### Metin bloğu
SİZ HİÇ AKLINIZI YİTİRDİNİZ Mİ?
Hiç, bir anlığına dahi aklınızı yitirdiğinizi düşündünüz mü? Ya da bir yakınınızın aklını yitirdiğini düşünebiliyor musunuz?
Hepimiz potansiyel engelli adayıyız! Benim sözüm, benim tespitim falan değil. Ama gerçek! Hem de ölüm kadar net ve ölüm kadar da acı.
Ani bir fren, beklenmeyen bir talihsizlik, bir anlık gaflet, geliyorum diyen felaket, tabii afet vesaire vesaire…
Veya aldığımız bir telefon mesajı veya haber ile çok yakınımızın başına gelen bu türden olaylar ile yine bir acı ile karşı karşıya kalabilme ihtimali…
Kader ! Amenna ve saddakna!
######
Yukarıdaki aklını yitirme üzerine yazıyı baştan sona, tek harfini bile değiştirmeden çıkarır mısın?
### Veri satırları
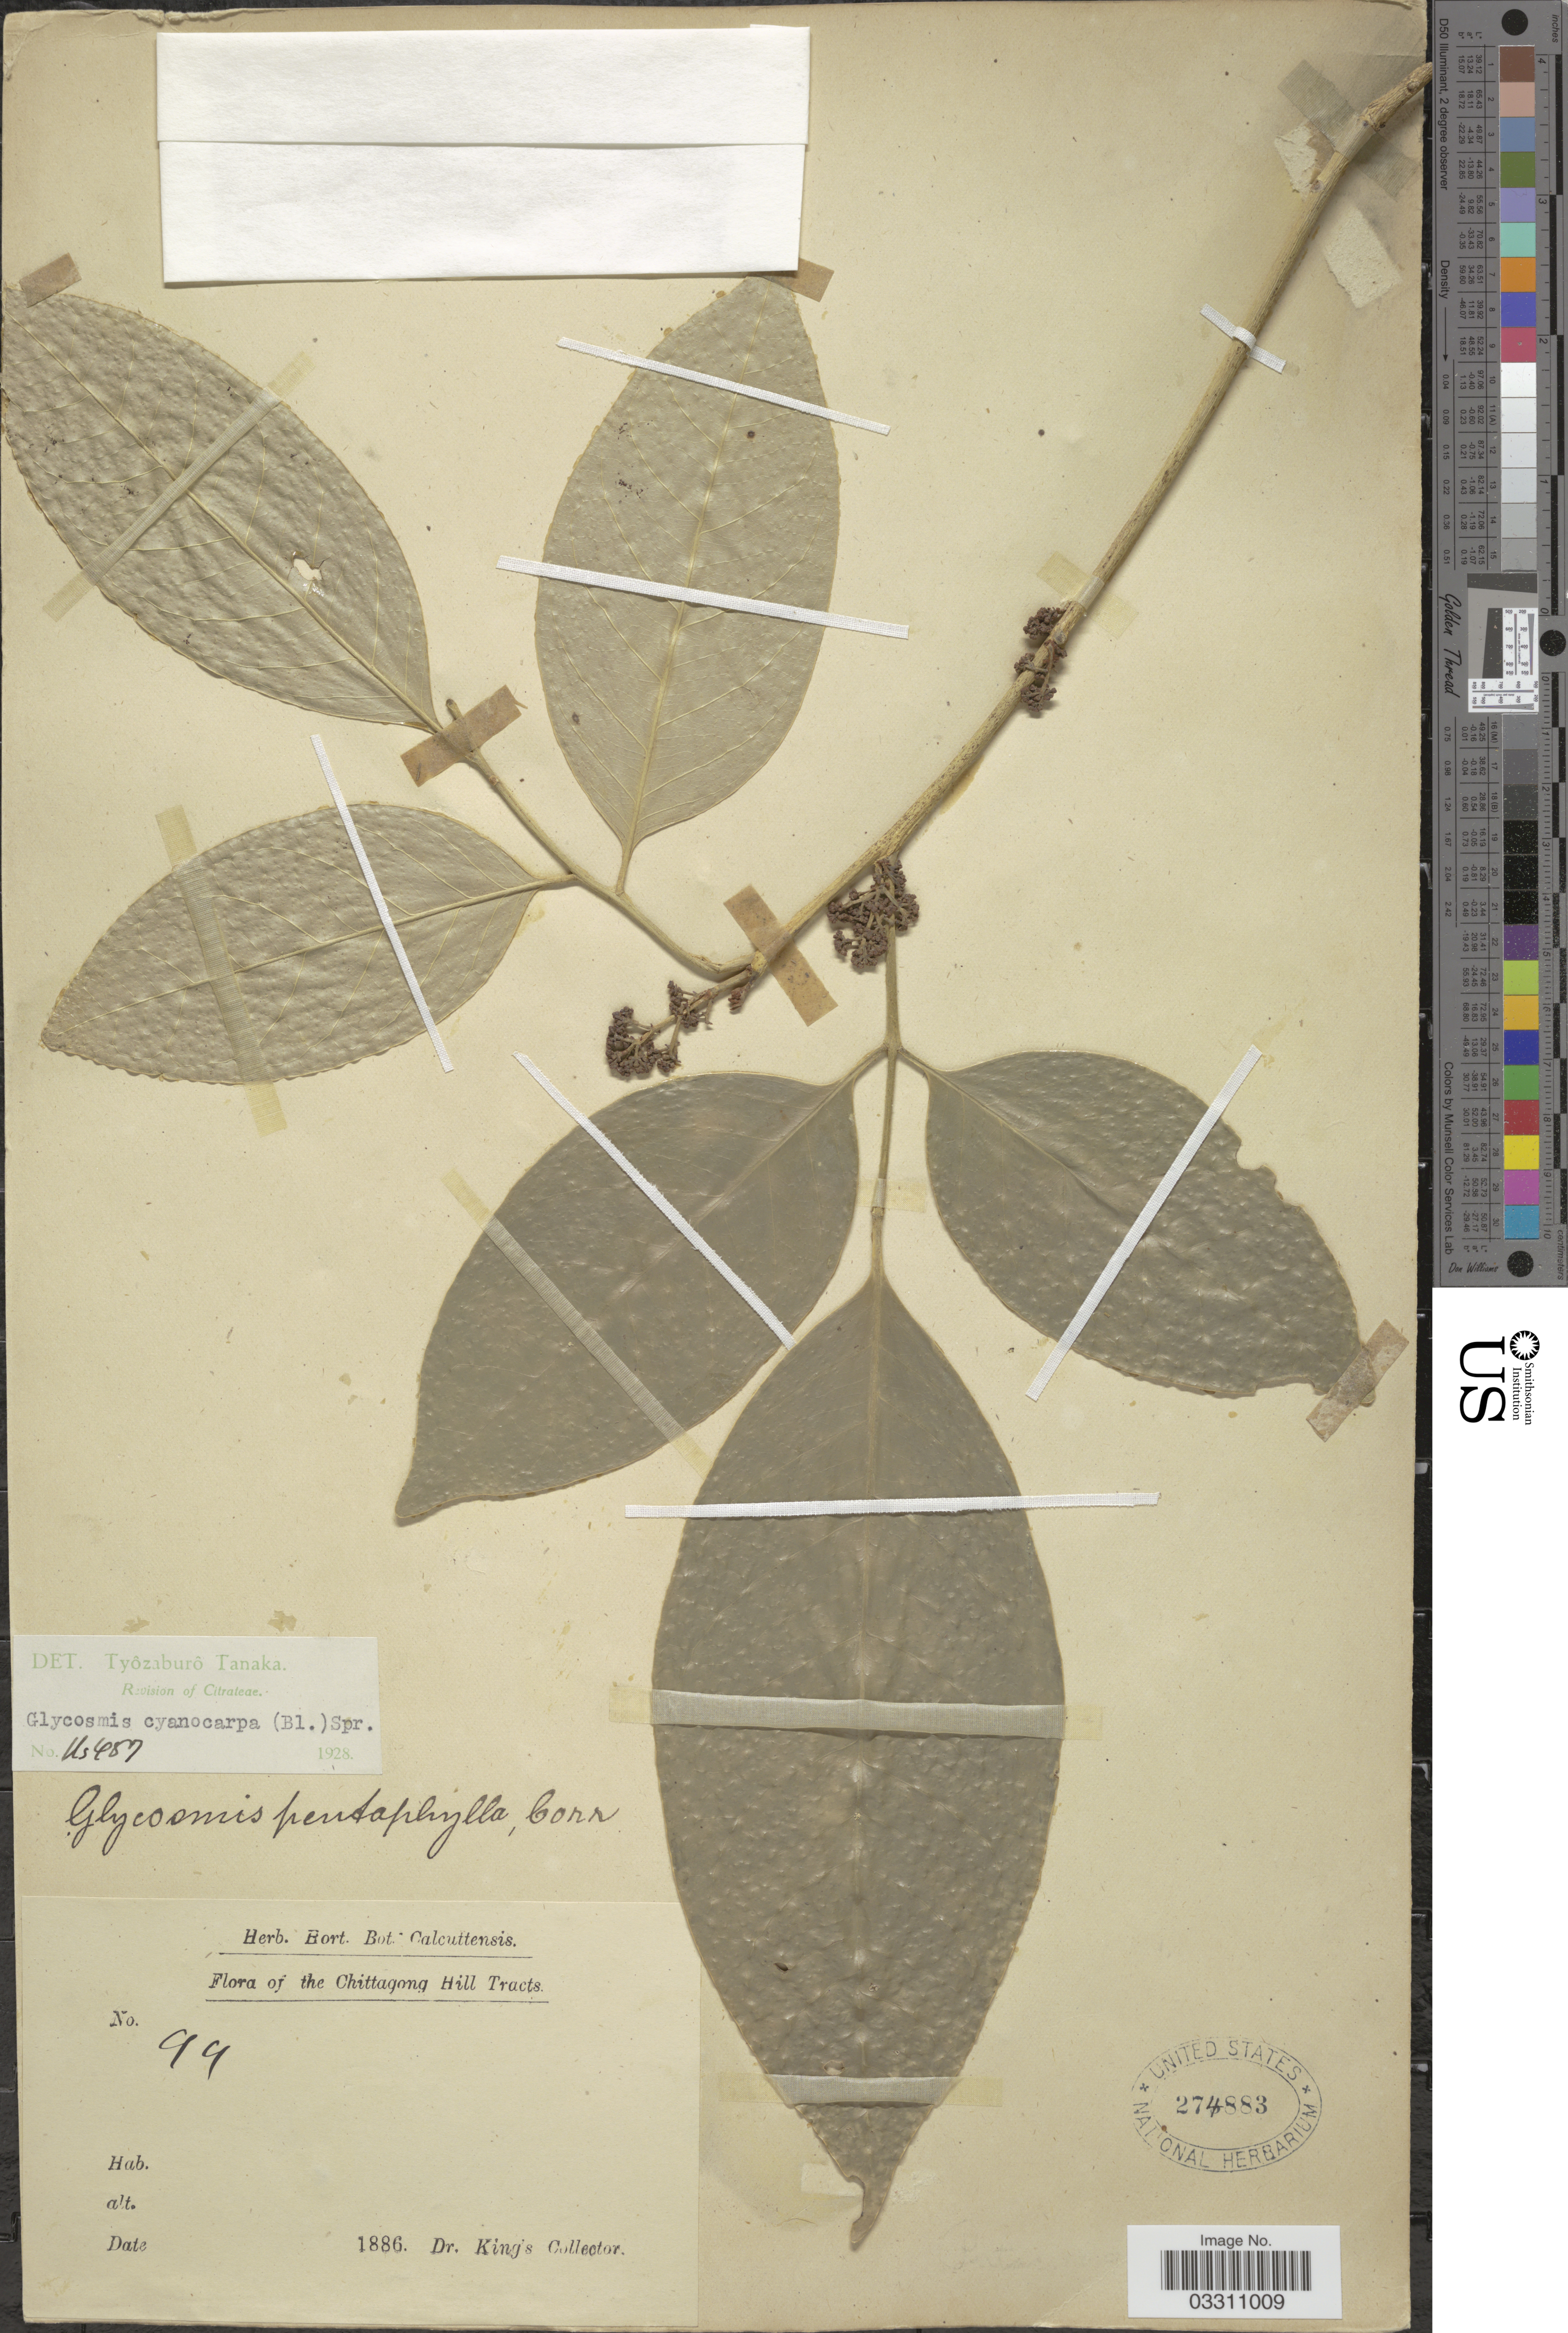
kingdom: Plantae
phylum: Tracheophyta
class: Magnoliopsida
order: Sapindales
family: Rutaceae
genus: Glycosmis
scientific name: Glycosmis cyanocarpa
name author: (Blume) Spreng.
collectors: Dr. King's collector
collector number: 99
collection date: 1886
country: Bangladesh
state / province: Chittagong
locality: Chittagong Hill Tracts.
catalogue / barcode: US 274883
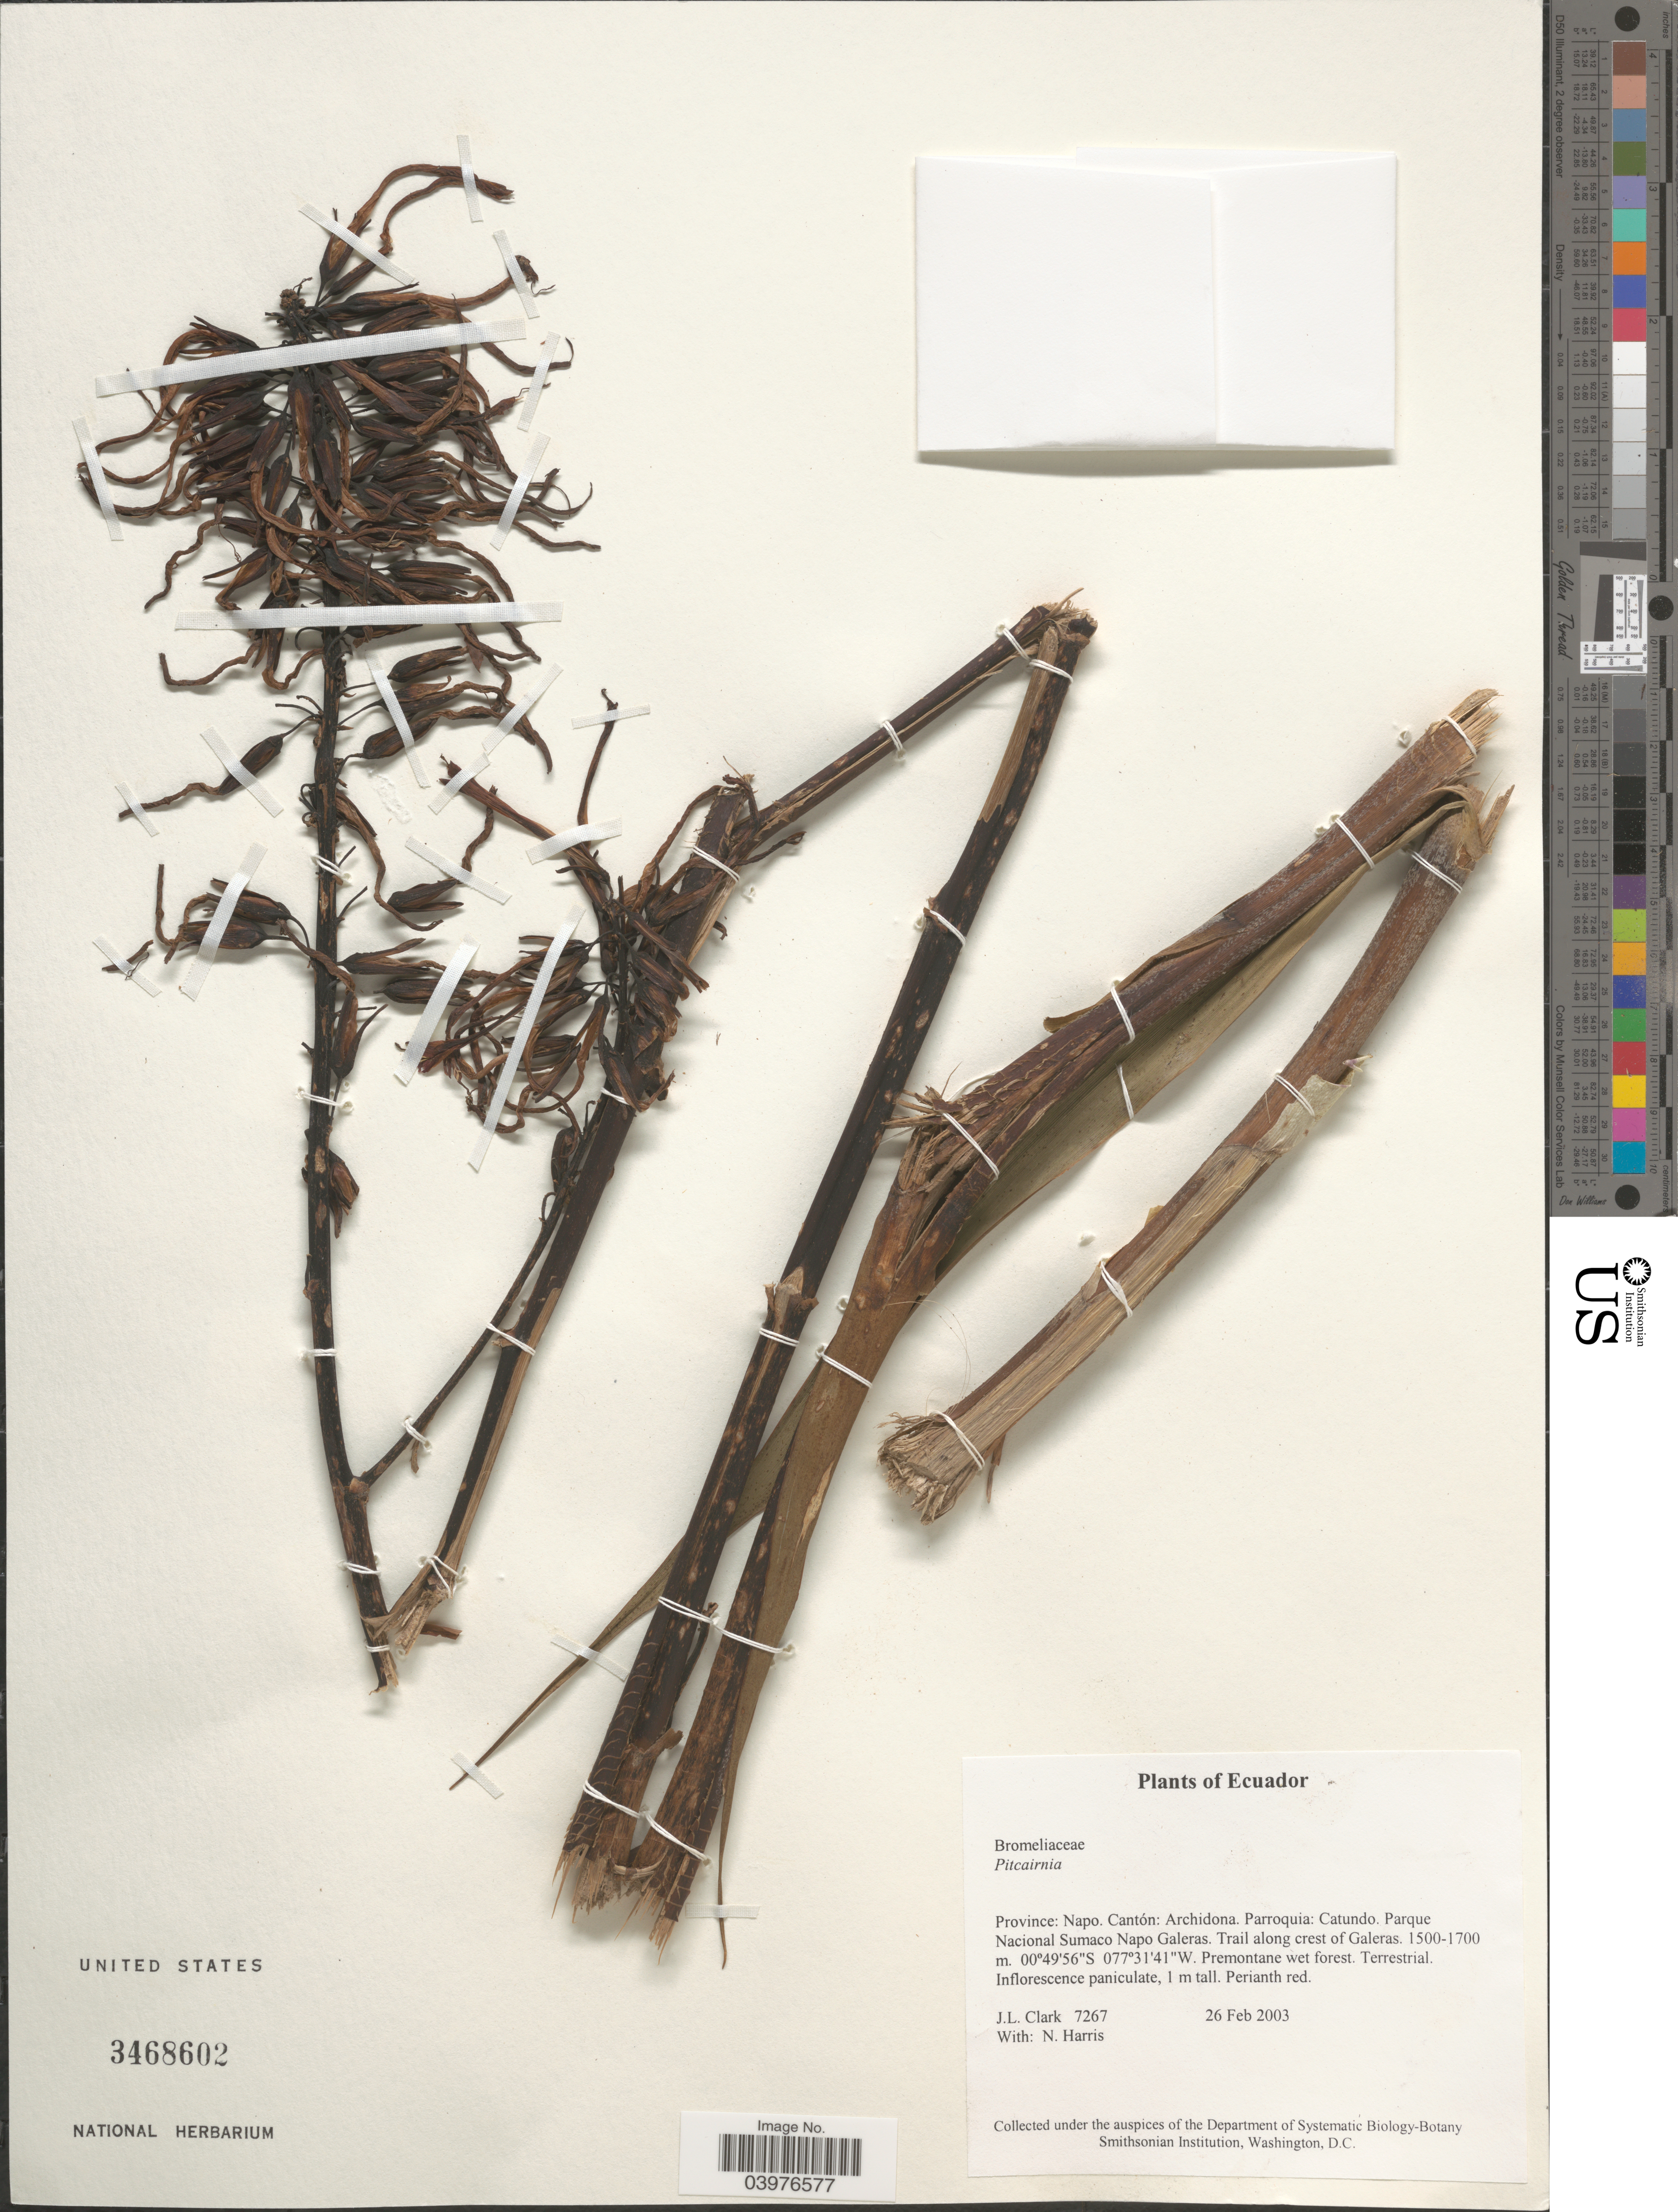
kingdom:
######
* **Sonuç**:
SİZ HİÇ AKLINIZI YİTİRDİNİZ Mİ?
Hiç, bir anlığına dahi aklınızı yitirdiğinizi düşündünüz mü? Ya da bir yakınınızın aklını yitirdiğini düşünebiliyor musunuz?
Hepimiz potansiyel engelli adayıyız! Benim sözüm, benim tespitim falan değil. Ama gerçek! Hem de ölüm kadar net ve ölüm kadar da acı.
Ani bir fren, beklenmeyen bir talihsizlik, bir anlık gaflet, geliyorum diyen felaket, tabii afet vesaire vesaire…
Veya aldığımız bir telefon mesajı veya haber ile çok yakınımızın başına gelen bu türden olaylar ile yine bir acı ile karşı karşıya kalabilme ihtimali…
Kader ! Amenna ve saddakna!